Tom’s Midnight Garden Seminar

tom2Compare and contrast the representations of different generations in Tom’s Midnight Garden (Tom, young Hattie and Peter; Uncle Alan and Aunt Gwen; and Mrs Bartholomew/old Hattie). What do you think Pearce is saying about the child at the end when Tom and Hatty are together and real and they discuss “Time no longer”?

How is the garden used in the text? What continuities and contrasts from the other texts in the module (notably The Secret Garden and The Wind in the Willows) can you trace in the use of the garden and nature in Tom’s Midnight Garden? How does the urban garden differ from the rural?

What kind of emotions do Hattie and Tom experience? How do they work through them?

Consider fantasy and children’s texts. What do you make of the lack of explanation for Tom’s time travelling? How are doubt and belief evoked in the reader by the narrative? Why do you think time is such a dominant theme in this text? How are biblical references used?

What kind of world is the secondary world in this text? What other secondary worlds are you aware of in children’s literature. How does these compare to that of Tom’s garden?
Do you know of any other texts which utilise time slip narratives?

What is the overall message about the past that comes across?

How are maturity and “growing up” (or a desire to not grow up) discussed by the text? Is there a traditional “homecoming” at the end? Are conflicts resolved? Does the child mature?

What is the importance of the house and garden? How is it linked with identity and rootedness in the landscape?

Memory and history are central themes. Discuss this and the role of nostalgia in the text.
What is the role of class in the text, particularly in the past world? What kind of national history is presented? What is the connection between ageing, dreams, nostalgia and history presented by the text?

What family relationships are presented in the text? What questions do they raise? What is Uncle Alan’s style of “parenting”? What values are encouraged in children by adults?
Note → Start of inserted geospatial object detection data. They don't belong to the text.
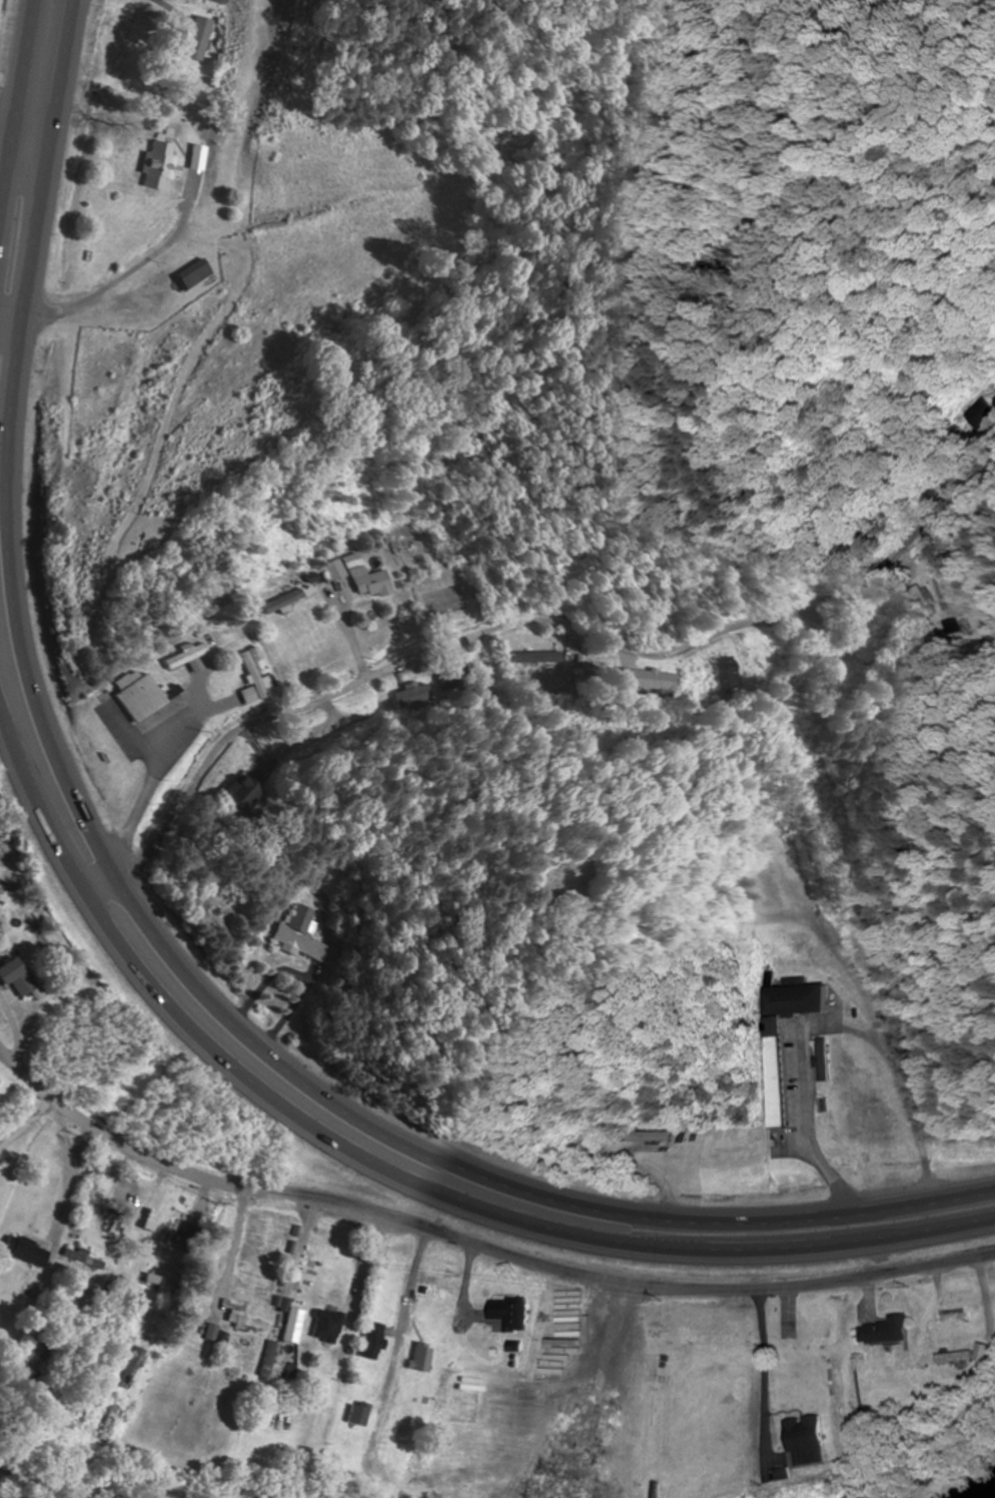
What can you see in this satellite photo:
road: (195, 0)
building: (197, 41)
road: (17, 105)
road: (28, 138)
building: (195, 158)
building: (154, 166)
building: (192, 275)
building: (980, 417)
building: (335, 570)
building: (367, 583)
building: (934, 601)
building: (283, 603)
road: (438, 653)
building: (187, 659)
building: (723, 674)
building: (252, 678)
building: (657, 682)
building: (144, 699)
road: (158, 717)
building: (228, 795)
road: (148, 916)
building: (300, 935)
building: (21, 978)
building: (819, 1059)
building: (768, 1073)
road: (22, 1125)
building: (41, 1154)
road: (385, 1170)
building: (91, 1199)
building: (156, 1221)
building: (111, 1226)
building: (175, 1228)
road: (476, 1247)
building: (29, 1252)
building: (83, 1258)
building: (164, 1286)
building: (511, 1313)
building: (951, 1317)
building: (247, 1322)
building: (297, 1326)
building: (329, 1326)
building: (886, 1329)
building: (375, 1341)
road: (400, 1352)
building: (951, 1357)
building: (423, 1358)
building: (132, 1369)
building: (360, 1415)
building: (110, 1424)
building: (804, 1441)
river: (987, 1493)

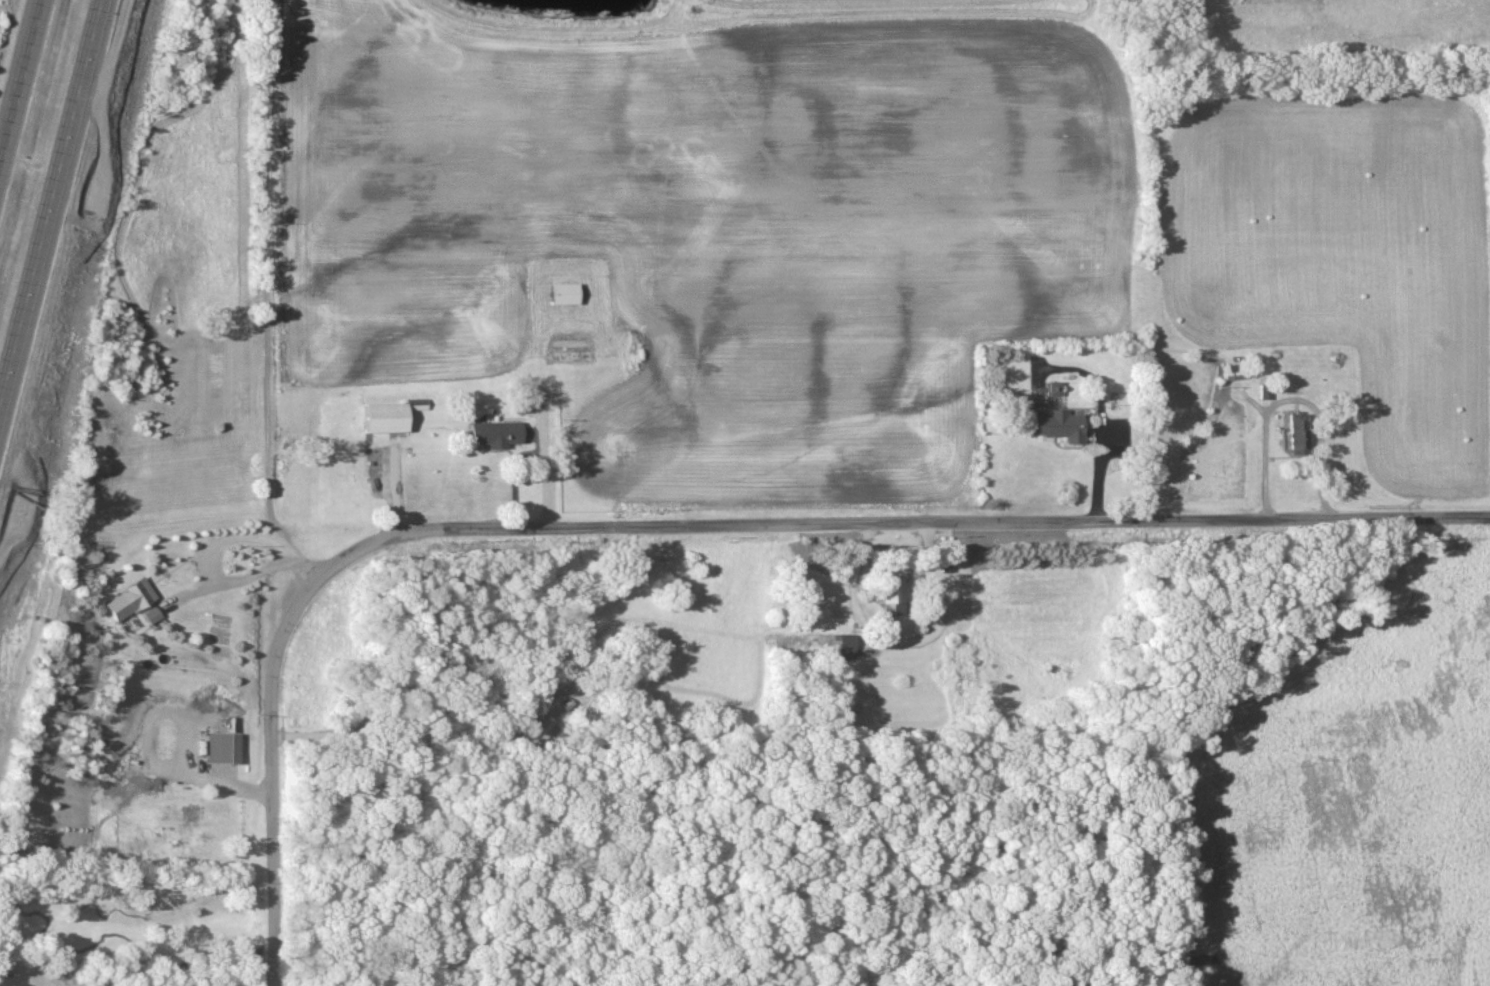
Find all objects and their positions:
road: (18, 71)
road: (49, 191)
building: (563, 296)
building: (1053, 391)
building: (418, 406)
building: (384, 420)
building: (1057, 428)
building: (495, 436)
building: (1297, 436)
road: (899, 524)
road: (214, 581)
building: (129, 603)
building: (152, 618)
building: (846, 650)
building: (223, 750)
road: (271, 773)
What places are mentioned in the text? What do these contribute to the construction of England? How do food descriptions add to this?

Think about the descriptions of the house; the decorations of the rooms in the past and present, the smells, the sounds etc. Why does the clock’s chime penetrate everywhere? How is a notion of time embedded into the descriptions of the house? What happens to Tom the first time the click strikes thirteen times?

How are exercise and diet important to the construction of a healthy child? Is this consistent with the ideas in the other texts on the module.